How does booze influence your work out?     Photo: Getty Images/Xixinxing

A:You may feel fine hitting the trail or gym after one or two drinks—heck, you may feel great—but there's more going on in your body than you probably realize. "Some research has shown that small amounts of alcohol actually increase muscular endurance and strength output—but these benefits are very short-lived," says exercise physiologist and nutrition scientist Stacy Sims, Ph.D. "After 20 minutes or so of exertion, the negative effects start to surface, and these easily outweigh the positives."

Some of these effects are obvious: reduced coordination and reaction time, for example, which put you at risk for injury. Even if you're not buzzed, though, boozing interferes with your body's ability to burn carbs and fat, because your liver is working to metabolize alcohol above anything else. This means you're not getting the energy you need to maintain a normal activity level, and your performance will undoubtedly suffer.

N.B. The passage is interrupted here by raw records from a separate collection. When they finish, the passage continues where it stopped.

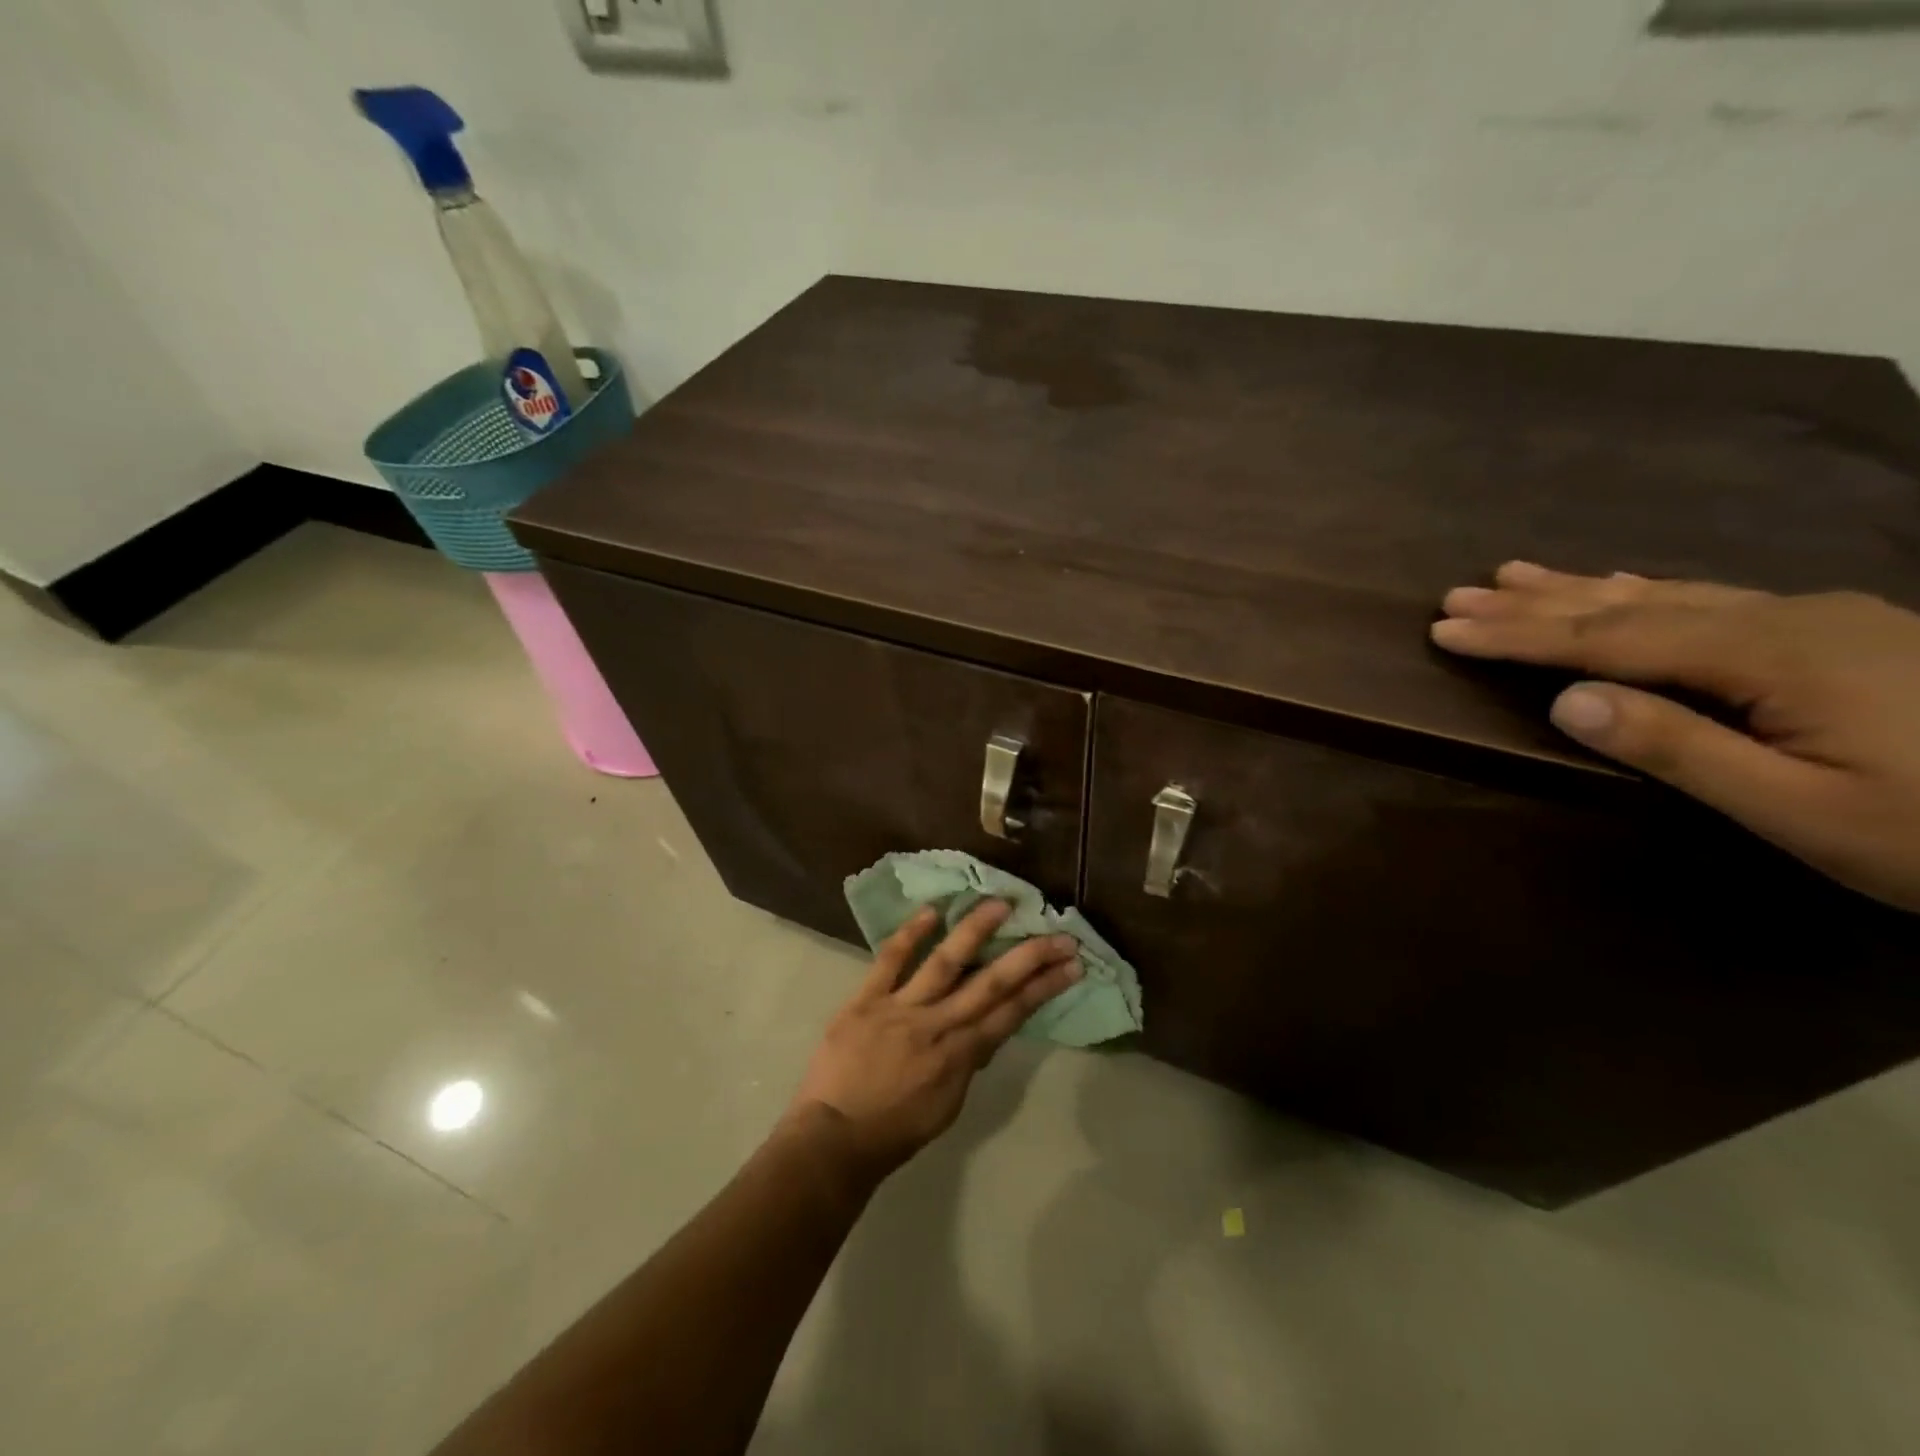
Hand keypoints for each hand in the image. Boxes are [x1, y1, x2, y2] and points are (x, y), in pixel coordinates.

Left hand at [785, 900, 1081, 1180]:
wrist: (835, 1139)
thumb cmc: (895, 1130)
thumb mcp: (947, 1105)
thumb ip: (968, 1061)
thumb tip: (987, 1028)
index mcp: (960, 1056)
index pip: (1012, 1013)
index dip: (1044, 986)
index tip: (1071, 963)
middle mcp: (938, 1026)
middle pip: (991, 984)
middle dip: (1029, 957)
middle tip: (1059, 933)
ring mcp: (901, 1009)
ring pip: (945, 963)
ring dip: (975, 931)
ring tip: (999, 904)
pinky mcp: (865, 1000)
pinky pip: (889, 961)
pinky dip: (910, 935)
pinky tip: (931, 911)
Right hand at [1431, 561, 1919, 912]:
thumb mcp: (1800, 810)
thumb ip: (1677, 746)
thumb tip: (1566, 699)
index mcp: (1769, 657)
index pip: (1608, 639)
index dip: (1519, 636)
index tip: (1445, 630)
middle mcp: (1787, 618)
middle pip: (1631, 604)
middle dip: (1536, 602)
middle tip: (1459, 594)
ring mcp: (1822, 619)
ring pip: (1672, 593)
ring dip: (1582, 587)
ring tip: (1515, 574)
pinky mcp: (1843, 633)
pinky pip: (1715, 598)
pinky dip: (1648, 590)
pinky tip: (1628, 584)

What's more concerning, though, is the fact that drinking causes blood vessels to dilate and rush blood to the skin's surface, in order to offload excess heat. "Coupled with alcohol's dehydration effects, this compromises your body's ability to thermoregulate," says Sims. This can result in unpleasant side effects like increased heart rate, excess perspiration, and stomach cramps, to name a few. At the same time, blood is diverted away from your muscles, reducing their strength and endurance capacity. (And while we're on the topic: No, you can't sweat out booze.)

Finally, alcohol causes inflammation throughout the body, so muscles are weaker and sorer afterward, and take longer to recover—which may have a negative effect on your next workout, too. Your best bet, says Sims, is to wait 12 hours between drinking and any vigorous activity. In the meantime, sleep it off and hydrate, hydrate, hydrate.

Bottom line: Once in a while, booze-fueled exercise won't kill you—but keep it brief, go easy on the intensity, and in general, don't do it. Schedule your workouts for first thing, and save the beer (just one, though!) for après-sweat.